Gouverneur van South Carolina

[bewerken | brontekst bewerken]

In aanloop naar de gouverneursverkiezingen in november 1870 werd Moses door de Republikeinse Partij naar voren geschoven als hun kandidaat. Moses had veel steun onder zwarte Republikeinen. Bij de algemene verkiezingen haalde hij meer dan vijfenzestig procent van de stemmen.

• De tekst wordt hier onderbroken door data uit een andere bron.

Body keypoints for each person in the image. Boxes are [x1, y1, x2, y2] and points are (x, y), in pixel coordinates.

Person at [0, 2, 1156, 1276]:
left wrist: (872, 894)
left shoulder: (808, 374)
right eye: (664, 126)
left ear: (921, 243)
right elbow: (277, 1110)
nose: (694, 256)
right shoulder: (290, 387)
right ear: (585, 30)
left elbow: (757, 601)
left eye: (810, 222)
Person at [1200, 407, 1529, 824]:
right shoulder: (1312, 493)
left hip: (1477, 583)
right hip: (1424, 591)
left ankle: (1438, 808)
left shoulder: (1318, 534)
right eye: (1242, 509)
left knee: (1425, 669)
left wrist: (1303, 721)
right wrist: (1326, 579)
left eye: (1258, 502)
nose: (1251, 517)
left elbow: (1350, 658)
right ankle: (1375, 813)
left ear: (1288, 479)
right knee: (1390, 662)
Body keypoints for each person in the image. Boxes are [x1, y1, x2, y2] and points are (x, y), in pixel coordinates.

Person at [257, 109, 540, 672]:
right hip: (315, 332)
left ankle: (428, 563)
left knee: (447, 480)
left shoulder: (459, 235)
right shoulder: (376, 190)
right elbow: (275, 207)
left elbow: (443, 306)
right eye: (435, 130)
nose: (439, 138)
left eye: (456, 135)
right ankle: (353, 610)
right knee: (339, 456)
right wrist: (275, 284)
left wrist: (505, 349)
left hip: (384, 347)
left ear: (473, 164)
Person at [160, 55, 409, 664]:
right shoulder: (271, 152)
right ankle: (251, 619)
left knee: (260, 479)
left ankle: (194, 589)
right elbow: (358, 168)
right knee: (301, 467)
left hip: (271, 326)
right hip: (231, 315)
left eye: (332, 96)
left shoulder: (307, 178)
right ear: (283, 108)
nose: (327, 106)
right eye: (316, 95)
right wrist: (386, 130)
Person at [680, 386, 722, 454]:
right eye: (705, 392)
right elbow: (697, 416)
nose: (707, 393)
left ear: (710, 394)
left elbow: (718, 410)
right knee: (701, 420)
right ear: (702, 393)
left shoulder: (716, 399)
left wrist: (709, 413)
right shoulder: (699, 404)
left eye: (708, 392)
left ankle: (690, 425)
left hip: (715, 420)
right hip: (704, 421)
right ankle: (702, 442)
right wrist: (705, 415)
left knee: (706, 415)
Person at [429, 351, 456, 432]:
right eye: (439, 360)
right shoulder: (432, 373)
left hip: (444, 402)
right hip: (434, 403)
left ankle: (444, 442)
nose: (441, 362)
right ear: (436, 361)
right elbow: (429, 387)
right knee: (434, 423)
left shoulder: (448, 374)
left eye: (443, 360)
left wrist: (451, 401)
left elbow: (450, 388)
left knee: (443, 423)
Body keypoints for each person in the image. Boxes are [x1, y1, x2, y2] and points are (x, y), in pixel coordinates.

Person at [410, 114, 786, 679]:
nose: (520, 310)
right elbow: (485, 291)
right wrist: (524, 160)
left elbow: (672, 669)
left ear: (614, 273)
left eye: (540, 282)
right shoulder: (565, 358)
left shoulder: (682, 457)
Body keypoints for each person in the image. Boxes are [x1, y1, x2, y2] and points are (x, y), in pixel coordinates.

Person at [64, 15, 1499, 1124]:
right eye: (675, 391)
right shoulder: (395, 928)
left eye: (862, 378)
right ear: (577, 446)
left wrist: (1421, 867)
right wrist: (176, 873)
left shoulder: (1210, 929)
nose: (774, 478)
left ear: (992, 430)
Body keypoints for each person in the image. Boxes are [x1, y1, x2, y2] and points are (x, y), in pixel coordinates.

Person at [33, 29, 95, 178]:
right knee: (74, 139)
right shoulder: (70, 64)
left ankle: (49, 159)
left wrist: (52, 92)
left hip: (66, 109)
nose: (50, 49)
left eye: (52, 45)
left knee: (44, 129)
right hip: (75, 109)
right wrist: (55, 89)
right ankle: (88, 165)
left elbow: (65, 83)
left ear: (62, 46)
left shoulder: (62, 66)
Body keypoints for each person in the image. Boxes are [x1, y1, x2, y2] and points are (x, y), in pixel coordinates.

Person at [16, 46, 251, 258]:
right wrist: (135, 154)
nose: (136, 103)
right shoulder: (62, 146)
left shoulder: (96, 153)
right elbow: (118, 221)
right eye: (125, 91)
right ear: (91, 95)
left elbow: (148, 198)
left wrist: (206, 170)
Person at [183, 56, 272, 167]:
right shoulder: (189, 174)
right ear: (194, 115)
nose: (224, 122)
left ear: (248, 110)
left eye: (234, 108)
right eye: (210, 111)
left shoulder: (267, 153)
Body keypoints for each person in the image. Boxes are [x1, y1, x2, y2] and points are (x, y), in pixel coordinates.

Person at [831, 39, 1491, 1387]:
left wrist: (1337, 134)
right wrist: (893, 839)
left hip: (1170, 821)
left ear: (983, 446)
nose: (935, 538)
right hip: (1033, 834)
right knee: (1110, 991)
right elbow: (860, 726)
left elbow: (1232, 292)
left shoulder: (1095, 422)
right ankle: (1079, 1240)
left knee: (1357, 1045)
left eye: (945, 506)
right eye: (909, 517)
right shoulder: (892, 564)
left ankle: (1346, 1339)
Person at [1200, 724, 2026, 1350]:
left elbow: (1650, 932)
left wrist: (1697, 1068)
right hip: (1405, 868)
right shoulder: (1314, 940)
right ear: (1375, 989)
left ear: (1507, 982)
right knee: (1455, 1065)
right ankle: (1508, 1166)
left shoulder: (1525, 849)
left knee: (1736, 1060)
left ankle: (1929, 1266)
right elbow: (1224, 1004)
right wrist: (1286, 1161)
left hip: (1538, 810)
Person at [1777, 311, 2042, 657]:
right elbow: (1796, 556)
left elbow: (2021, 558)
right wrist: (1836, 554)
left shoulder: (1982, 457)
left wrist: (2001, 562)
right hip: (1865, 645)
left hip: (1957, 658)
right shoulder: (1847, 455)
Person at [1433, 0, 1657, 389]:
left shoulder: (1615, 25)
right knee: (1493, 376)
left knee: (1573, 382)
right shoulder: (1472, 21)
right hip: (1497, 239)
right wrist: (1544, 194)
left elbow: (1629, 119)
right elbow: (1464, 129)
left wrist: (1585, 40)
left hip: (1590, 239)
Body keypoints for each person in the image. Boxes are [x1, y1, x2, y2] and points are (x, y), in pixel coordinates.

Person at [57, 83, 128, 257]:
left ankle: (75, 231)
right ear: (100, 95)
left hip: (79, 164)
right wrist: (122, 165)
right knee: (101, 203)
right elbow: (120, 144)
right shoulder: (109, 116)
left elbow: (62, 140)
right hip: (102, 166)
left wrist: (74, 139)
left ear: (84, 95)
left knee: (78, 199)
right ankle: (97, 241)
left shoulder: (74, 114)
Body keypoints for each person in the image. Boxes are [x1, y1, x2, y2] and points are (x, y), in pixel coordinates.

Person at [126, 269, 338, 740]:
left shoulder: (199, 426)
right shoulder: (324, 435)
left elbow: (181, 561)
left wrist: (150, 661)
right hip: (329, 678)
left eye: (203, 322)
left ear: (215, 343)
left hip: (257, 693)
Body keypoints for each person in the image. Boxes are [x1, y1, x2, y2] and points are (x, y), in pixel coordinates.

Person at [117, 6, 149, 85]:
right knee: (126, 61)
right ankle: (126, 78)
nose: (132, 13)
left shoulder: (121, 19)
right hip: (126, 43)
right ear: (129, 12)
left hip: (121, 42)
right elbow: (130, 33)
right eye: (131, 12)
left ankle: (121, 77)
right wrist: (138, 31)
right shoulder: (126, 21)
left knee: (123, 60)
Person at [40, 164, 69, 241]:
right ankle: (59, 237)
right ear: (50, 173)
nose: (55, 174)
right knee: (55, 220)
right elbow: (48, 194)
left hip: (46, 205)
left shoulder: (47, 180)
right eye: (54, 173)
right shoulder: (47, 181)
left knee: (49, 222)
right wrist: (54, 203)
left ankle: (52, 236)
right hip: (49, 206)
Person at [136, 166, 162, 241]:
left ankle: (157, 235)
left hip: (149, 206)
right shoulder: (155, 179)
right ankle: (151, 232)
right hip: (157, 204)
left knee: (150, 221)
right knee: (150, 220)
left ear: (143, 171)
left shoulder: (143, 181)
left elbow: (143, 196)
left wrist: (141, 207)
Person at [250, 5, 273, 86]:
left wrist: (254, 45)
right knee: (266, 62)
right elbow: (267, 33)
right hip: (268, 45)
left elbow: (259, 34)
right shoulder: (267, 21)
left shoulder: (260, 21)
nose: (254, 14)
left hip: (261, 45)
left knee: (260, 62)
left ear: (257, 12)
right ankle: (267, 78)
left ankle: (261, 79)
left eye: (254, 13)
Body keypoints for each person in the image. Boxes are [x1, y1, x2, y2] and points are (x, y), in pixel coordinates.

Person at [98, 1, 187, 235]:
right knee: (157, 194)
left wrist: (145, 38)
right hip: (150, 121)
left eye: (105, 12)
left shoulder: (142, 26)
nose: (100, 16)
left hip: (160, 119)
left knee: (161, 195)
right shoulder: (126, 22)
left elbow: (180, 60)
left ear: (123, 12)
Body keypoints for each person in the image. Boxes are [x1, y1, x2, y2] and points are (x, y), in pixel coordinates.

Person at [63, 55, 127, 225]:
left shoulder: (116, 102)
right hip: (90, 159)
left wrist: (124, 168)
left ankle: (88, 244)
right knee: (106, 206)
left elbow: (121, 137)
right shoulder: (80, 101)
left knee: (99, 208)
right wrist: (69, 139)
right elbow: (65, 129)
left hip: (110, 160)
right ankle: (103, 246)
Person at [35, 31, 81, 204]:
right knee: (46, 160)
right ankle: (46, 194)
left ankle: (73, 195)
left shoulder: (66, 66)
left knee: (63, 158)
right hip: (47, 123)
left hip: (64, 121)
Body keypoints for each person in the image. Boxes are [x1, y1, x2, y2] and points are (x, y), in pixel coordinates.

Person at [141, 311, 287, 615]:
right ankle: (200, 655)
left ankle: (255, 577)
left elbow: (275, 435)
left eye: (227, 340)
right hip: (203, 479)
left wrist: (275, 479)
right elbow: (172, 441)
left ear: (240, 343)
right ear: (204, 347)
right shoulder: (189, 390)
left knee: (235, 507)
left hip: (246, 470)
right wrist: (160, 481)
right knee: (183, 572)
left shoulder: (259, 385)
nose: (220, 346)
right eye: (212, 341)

Als gouverneur maakte hij vooral naam vanwege zijn extravagante uitgeefpatroon. Zo kocht hij het Prestion Mansion aan om te dienen als officiële gouverneursresidentie. Hij gaf meer dan veertigduizend dollar uit aan leefkosten, het tienvoudige van zijn salaris. In 1874 werd Moses beschuldigd van misbruik van overheidsgeld door bondgenoten van Wade Hampton III. Moses riep militie naar de staatshoofdstad Columbia die zijn arrestatie moest voorkomen. De rechtbank oordeelde dat hij als gouverneur niet vervolgd kon worden. Dat kon slechts door afzetting door de wetgevende vergadering.

In december 1874 werd Moses opgevolgd door zijn partijgenoot Daniel Henry Chamberlain. Moses werd benoemd tot rechter, maar zijn benoeming werd tegengehouden door zijn opvolger vanwege Moses' reputatie van corrupt politicus. Chamberlain zelf werd in 1876 opgevolgd door de Democraat Wade Hampton III. Met het terugtrekken van federale troepen in 1877 kwam er een einde aan de Reconstructie. Dat betekende ook het begin van een nieuwe zwarte periode voor de Afro-Amerikaanse bevolking van South Carolina.

Met Moses ging het snel bergafwaarts na zijn gouverneurschap. Zijn vrouw verliet hem in 1878. Moses vestigde zich in Winthrop, Massachusetts. Hij was verslaafd geraakt aan morfine en opium en kwam regelmatig in aanraking met justitie vanwege diefstal en oplichting. Zo werd hij in 1885 veroordeeld tot drie jaar gevangenis. In 1902 zat hij nogmaals vier maanden vast. In 1906 kwam hij om het leven door verstikking door een gasfornuis. Het was onduidelijk of het een ongeluk of zelfdoding was.